Monday, 29 November, 2021

Kitchen garden, terrace farming can meet two-thirds of vegetable needs


By Binu Shrestha
Kathmandu, May 17: A number of Kathmandu dwellers have switched to urban farming and helped reduce people’s reliance on pesticide-laced vegetables.
Using no pesticide, people are growing healthy and organic vegetables in their kitchen garden and those who have no land are converting their terrace into organic farming.
Rooftop organic farming has turned out a boon for many people in the valley.
Because they are growing their own vegetables, they are the luckiest ones to consume pesticide-free vegetables, saving their money and helping maintain greenery in the city.
But the number of people opting for urban farming is very low. Majority of the city dwellers are still unknown about the significance of urban farming.
The country imports vegetables worth billions of rupees every year from India and 65 per cent of the imported vegetables are consumed by Kathmandu valley denizens.

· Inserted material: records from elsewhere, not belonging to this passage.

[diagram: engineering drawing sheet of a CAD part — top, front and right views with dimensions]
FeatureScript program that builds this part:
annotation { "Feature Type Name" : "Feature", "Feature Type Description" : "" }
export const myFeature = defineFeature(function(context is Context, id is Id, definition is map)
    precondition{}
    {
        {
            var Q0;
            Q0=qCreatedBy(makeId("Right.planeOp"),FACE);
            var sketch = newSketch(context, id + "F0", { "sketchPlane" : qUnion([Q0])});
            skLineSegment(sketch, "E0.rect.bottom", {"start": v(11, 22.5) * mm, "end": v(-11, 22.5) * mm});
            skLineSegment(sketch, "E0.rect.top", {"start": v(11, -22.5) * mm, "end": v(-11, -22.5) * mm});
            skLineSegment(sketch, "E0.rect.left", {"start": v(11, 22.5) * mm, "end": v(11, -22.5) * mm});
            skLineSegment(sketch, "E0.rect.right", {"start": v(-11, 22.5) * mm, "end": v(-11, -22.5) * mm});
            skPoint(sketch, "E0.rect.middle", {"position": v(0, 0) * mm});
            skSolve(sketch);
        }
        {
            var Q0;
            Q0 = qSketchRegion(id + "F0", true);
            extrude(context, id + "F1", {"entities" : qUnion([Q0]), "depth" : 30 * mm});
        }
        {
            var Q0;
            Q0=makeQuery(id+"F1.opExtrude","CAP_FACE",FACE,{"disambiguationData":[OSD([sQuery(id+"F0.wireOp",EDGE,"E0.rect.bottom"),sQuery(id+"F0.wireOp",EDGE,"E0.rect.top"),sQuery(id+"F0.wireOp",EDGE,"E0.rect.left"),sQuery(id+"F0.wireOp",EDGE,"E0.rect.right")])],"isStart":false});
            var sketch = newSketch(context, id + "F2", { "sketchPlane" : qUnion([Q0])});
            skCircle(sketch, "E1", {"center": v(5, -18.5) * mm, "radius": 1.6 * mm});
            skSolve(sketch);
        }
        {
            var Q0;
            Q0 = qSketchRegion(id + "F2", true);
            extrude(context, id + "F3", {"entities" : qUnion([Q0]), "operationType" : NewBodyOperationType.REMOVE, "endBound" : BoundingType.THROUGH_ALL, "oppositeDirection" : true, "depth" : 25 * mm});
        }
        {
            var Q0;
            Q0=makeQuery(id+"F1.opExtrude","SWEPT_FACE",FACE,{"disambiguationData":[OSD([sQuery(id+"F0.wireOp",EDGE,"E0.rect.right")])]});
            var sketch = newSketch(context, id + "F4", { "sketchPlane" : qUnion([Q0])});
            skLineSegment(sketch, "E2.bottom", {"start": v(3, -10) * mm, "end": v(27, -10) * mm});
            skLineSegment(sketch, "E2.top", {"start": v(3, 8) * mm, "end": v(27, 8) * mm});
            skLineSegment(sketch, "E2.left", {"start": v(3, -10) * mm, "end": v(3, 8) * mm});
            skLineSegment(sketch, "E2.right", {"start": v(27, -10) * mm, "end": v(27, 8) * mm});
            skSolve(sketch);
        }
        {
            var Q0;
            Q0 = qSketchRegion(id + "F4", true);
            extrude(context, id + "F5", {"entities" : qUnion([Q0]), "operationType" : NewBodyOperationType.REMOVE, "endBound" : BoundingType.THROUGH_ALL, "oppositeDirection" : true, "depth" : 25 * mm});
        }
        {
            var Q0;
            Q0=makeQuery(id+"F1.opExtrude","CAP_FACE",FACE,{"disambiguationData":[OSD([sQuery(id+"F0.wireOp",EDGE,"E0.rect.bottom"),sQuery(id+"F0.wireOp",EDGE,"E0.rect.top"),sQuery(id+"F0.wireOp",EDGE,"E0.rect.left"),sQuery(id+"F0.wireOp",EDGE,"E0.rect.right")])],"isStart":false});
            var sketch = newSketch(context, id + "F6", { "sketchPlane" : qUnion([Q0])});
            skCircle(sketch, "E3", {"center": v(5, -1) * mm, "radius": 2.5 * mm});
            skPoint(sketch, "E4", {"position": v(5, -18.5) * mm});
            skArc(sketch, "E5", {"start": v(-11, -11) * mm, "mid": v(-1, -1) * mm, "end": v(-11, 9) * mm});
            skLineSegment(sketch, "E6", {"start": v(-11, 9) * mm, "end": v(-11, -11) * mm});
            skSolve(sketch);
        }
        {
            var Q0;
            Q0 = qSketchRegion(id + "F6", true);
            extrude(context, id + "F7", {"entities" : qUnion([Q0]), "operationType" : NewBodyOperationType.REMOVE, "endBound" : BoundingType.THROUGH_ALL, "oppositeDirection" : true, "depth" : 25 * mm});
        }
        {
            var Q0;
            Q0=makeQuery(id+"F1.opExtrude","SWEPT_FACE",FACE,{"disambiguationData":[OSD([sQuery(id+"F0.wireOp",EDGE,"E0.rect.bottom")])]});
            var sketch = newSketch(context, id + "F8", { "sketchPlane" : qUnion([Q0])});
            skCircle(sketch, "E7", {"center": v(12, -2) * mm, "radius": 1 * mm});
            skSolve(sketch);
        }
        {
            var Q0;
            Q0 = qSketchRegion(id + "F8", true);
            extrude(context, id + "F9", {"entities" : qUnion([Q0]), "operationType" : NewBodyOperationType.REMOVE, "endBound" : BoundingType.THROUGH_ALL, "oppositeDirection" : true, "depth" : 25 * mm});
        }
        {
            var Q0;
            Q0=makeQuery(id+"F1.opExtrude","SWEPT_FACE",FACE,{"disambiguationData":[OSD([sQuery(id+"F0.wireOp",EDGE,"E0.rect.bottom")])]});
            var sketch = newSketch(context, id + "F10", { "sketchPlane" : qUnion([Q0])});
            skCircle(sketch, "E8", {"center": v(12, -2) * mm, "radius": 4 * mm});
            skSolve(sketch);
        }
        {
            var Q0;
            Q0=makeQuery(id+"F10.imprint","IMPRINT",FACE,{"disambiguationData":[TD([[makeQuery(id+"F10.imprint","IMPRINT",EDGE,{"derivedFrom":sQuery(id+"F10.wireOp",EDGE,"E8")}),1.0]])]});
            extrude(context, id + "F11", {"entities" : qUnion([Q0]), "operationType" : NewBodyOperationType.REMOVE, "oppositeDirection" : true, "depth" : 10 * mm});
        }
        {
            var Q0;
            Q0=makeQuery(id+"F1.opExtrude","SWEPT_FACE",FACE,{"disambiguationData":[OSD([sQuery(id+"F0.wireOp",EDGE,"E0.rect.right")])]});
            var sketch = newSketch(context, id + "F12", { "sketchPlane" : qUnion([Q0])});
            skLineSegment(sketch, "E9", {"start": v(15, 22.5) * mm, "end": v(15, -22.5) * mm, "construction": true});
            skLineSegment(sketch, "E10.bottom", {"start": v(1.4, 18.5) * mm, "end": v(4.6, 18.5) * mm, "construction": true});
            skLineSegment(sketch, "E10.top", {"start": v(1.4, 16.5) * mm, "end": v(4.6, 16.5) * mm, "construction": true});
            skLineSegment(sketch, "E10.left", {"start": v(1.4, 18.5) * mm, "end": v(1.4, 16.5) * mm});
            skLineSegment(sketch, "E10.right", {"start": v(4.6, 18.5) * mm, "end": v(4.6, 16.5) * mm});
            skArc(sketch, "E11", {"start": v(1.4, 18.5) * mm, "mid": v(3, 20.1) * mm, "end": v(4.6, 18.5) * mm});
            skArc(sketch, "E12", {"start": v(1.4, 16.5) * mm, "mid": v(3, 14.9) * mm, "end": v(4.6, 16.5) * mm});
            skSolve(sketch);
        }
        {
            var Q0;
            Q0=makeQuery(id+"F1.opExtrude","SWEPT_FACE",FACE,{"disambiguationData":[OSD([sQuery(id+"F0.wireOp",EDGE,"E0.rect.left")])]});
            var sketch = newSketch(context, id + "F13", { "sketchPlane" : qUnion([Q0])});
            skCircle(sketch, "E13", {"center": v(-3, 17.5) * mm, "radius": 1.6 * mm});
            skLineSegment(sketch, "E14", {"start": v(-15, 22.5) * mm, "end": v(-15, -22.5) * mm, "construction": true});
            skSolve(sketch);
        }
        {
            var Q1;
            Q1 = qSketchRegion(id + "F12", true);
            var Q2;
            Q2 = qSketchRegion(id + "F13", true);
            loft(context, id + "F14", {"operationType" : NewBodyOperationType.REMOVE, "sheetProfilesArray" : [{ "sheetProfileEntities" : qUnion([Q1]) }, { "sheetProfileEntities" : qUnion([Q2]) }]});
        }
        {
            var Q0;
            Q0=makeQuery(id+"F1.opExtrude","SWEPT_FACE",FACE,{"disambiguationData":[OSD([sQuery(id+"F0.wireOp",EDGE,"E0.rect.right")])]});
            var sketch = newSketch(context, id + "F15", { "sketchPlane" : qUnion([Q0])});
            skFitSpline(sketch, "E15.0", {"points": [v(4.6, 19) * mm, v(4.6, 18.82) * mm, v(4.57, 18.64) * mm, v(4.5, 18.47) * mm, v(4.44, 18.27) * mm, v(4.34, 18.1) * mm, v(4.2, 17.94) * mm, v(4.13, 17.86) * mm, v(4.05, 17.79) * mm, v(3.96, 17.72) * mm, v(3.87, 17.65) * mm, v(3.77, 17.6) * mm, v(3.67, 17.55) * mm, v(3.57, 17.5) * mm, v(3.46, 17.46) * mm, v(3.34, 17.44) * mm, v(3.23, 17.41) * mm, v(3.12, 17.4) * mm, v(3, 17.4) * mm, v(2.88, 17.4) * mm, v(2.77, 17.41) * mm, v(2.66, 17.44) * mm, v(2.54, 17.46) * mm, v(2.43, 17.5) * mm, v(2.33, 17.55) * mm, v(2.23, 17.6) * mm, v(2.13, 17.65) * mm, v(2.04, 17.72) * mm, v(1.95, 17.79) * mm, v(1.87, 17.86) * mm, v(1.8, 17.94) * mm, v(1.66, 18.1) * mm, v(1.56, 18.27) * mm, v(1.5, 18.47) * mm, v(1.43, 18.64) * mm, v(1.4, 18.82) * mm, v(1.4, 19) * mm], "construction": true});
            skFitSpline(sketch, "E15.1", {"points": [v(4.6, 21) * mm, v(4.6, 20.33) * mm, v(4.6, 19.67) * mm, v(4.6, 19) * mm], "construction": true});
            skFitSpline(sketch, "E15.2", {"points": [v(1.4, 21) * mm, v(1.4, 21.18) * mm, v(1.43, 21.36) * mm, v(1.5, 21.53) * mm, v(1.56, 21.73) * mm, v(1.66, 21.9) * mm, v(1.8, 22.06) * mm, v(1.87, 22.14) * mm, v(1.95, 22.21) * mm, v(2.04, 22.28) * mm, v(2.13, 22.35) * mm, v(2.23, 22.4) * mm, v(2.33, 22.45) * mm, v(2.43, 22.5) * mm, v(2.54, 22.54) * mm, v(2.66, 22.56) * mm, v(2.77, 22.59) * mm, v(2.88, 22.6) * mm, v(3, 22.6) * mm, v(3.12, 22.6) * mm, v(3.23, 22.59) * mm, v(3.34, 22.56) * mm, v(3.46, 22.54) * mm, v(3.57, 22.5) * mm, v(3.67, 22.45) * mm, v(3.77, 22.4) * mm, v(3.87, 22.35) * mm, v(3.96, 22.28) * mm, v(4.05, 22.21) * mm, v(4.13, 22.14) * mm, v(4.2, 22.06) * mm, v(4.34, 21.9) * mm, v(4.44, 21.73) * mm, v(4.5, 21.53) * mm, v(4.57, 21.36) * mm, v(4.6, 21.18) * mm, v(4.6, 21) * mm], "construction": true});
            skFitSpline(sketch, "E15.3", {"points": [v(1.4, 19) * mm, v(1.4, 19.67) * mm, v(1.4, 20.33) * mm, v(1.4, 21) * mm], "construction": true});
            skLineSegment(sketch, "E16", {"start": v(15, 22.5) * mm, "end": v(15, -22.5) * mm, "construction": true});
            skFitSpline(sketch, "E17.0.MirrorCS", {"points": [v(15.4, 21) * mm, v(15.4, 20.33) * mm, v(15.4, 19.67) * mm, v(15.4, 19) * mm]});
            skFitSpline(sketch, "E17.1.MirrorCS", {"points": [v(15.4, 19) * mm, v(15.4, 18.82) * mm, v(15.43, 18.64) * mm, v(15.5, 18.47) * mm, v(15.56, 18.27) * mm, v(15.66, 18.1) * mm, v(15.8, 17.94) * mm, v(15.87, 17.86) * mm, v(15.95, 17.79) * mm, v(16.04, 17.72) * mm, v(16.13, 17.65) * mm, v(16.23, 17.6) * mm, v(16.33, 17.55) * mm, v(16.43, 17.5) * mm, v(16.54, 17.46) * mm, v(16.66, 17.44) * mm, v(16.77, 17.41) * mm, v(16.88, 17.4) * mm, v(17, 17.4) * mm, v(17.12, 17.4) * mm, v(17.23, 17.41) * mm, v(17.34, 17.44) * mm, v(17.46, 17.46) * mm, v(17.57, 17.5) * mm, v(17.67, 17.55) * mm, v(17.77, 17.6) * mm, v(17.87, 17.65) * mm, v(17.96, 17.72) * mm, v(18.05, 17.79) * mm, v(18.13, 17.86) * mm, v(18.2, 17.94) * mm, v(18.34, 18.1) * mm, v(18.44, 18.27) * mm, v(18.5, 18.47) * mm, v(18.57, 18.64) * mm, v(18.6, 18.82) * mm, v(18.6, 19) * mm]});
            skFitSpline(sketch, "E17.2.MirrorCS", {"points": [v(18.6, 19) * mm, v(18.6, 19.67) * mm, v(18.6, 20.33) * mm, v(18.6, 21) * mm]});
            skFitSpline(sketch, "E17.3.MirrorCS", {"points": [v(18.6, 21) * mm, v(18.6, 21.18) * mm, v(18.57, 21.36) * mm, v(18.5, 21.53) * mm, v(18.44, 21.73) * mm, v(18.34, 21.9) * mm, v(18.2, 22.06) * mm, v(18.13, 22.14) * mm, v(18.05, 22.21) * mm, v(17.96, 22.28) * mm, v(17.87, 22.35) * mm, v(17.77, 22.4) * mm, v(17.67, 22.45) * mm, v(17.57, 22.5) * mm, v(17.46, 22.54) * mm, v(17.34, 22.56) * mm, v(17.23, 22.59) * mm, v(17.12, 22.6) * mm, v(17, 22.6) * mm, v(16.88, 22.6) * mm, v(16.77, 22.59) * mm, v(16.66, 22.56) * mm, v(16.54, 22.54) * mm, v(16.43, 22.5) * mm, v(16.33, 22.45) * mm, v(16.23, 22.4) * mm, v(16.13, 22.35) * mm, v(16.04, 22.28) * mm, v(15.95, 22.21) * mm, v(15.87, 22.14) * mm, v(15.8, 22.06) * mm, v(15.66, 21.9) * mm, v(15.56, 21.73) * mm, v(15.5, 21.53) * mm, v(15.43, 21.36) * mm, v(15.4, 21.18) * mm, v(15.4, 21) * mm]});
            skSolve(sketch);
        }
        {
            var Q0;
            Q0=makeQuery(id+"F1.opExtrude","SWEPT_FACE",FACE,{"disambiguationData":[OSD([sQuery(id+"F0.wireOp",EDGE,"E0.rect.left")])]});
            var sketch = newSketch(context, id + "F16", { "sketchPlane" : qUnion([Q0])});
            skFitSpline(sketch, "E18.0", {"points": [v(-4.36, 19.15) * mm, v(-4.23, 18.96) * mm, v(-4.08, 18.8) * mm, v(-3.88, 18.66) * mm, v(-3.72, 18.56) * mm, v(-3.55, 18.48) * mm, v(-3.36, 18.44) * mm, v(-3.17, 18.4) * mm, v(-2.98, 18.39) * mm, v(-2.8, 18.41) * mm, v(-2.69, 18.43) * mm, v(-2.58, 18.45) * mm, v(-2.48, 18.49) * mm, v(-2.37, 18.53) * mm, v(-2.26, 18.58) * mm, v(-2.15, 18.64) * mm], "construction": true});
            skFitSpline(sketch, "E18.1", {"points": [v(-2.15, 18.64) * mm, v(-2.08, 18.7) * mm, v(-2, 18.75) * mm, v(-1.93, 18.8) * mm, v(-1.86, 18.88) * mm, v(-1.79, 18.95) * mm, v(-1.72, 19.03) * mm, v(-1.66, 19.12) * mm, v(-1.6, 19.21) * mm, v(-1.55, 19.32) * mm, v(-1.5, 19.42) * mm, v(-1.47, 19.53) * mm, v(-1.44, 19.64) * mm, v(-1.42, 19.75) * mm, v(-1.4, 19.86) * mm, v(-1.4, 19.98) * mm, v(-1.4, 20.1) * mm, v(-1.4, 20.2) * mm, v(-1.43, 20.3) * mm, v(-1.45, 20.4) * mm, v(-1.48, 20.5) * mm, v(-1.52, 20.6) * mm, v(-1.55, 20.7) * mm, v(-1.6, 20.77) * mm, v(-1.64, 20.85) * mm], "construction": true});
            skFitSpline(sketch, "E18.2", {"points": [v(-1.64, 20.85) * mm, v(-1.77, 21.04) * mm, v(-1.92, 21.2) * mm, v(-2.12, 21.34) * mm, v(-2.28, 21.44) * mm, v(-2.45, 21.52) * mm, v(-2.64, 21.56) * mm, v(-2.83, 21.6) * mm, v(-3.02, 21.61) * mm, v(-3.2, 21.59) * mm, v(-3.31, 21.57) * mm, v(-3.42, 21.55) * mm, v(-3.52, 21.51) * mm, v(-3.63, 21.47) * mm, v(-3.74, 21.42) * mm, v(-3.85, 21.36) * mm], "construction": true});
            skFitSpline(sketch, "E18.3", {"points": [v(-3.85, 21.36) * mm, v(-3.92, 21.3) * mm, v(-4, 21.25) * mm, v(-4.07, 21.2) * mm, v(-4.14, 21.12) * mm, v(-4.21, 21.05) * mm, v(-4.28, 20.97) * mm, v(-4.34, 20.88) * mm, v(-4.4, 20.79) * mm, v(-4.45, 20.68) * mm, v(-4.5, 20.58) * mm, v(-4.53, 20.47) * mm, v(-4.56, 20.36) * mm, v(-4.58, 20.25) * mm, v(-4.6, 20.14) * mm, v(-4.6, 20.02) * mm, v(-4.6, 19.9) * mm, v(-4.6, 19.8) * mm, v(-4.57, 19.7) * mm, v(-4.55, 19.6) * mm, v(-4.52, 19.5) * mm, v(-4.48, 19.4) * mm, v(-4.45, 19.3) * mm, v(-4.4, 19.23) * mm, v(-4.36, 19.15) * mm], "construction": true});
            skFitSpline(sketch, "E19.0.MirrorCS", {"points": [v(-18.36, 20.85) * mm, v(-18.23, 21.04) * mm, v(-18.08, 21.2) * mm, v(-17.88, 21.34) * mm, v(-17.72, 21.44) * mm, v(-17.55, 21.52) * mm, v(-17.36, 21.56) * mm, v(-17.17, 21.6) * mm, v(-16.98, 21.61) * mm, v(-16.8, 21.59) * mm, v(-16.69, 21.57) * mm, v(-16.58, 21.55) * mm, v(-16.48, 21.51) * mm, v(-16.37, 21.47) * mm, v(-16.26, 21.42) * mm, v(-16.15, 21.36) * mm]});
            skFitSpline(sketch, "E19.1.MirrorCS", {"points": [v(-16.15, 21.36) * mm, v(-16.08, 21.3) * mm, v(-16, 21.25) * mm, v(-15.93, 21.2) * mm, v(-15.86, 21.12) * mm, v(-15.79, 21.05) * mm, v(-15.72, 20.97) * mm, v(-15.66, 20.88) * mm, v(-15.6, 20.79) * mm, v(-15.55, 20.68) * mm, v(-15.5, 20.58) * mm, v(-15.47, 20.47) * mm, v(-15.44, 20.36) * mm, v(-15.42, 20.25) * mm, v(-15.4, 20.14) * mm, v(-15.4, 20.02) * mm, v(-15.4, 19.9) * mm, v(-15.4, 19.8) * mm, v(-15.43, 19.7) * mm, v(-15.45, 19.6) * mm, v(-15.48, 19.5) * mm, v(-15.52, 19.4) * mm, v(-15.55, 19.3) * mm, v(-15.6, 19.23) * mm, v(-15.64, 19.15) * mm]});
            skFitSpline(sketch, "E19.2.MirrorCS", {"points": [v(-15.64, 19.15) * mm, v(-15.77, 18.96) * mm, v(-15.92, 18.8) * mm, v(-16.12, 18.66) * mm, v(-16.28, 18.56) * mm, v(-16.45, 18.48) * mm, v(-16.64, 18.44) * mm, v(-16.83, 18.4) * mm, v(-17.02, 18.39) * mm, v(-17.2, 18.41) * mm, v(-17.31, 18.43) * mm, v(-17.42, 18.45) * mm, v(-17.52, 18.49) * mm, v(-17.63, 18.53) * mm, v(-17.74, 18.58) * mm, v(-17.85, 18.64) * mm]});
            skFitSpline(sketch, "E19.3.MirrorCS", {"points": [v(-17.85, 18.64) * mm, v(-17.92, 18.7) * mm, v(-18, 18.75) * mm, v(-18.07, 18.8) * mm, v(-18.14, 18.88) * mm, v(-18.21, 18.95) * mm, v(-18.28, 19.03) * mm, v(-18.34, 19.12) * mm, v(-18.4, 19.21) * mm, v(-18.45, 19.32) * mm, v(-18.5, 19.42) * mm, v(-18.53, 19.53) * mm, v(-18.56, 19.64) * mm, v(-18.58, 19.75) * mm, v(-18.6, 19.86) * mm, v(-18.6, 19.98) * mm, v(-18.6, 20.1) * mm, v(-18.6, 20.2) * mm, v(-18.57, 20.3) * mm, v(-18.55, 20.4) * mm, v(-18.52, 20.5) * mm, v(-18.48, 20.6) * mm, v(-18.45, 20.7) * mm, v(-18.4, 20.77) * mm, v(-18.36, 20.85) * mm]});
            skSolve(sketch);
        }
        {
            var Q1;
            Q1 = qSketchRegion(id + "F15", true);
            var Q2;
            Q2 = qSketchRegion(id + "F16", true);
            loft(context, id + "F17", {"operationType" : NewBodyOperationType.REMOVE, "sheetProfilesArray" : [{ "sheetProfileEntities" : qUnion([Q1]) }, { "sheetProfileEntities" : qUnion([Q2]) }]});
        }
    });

Experts have been claiming that if the city dwellers start doing urban farming (rooftop), then it could cater to 75 per cent of household demand of vegetables.
Furthermore, the urban farming can also help manage kitchen waste, they said.
With an aim of promoting urban farming and managing waste within the household, Guthi, a non-government organization, recently conducted online training to prepare compost from waste generated from the kitchen.
Garbage management of the Kathmandu Valley has always been a headache for the authorities.
Furthermore, due to the COVID-19 crisis, the local authority has been facing a hard time to run the garbage collection work smoothly.
Considering the fact, the Guthi conducted online training to manage the kitchen wastes.
Sanu Maiya Maharjan, trainer and officer of Department of Environment of Kathmandu Metropolitan City (KMC), said since many years she had been making compost from the waste generated from her kitchen and vegetable market.
According to Maharjan, yearly she has been producing 10 tonnes of organic fertiliser and selling it in the market.
She has been using 60 square feet of land of her compound to prepare the fertiliser.
She said, “A small effort and work is sufficient to prepare compost from the waste generated from the kitchen.”
She has been earning Rs 17,000 to 35,000 in a month and said that anyone could do this if they worked with full dedication.
Speaking at the training programme, Renu Shahi, ward chair of Kathmandu Metropolitan City-19, said such training in the time of lockdown was found to be very effective.
People could utilise their free time in terrace farming so that their family could eat organic vegetables.
She said, “Normally, when we conduct the training, we can only enroll 50 trainees and most of them forget many things they learned at the training.”
But there is no limit of trainees in the online training. Any interested person can revisit the site and watch the video, whenever they like and wherever they get confused about anything, said Shahi.
Sharing the garbage management experience of her ward, Shahi said “Majority of the people throw away their household wastes, without knowing that they can make money out of it.”
If people learned to manage their household waste, then it would help the city authority to keep the city clean and beautiful, she added.
Similarly, experts of urban farming Shesh Naryan Maharjan, Rekha Maharjan, and Nagendra Man Dangol also facilitated the training which was attended by more than 8,000 people.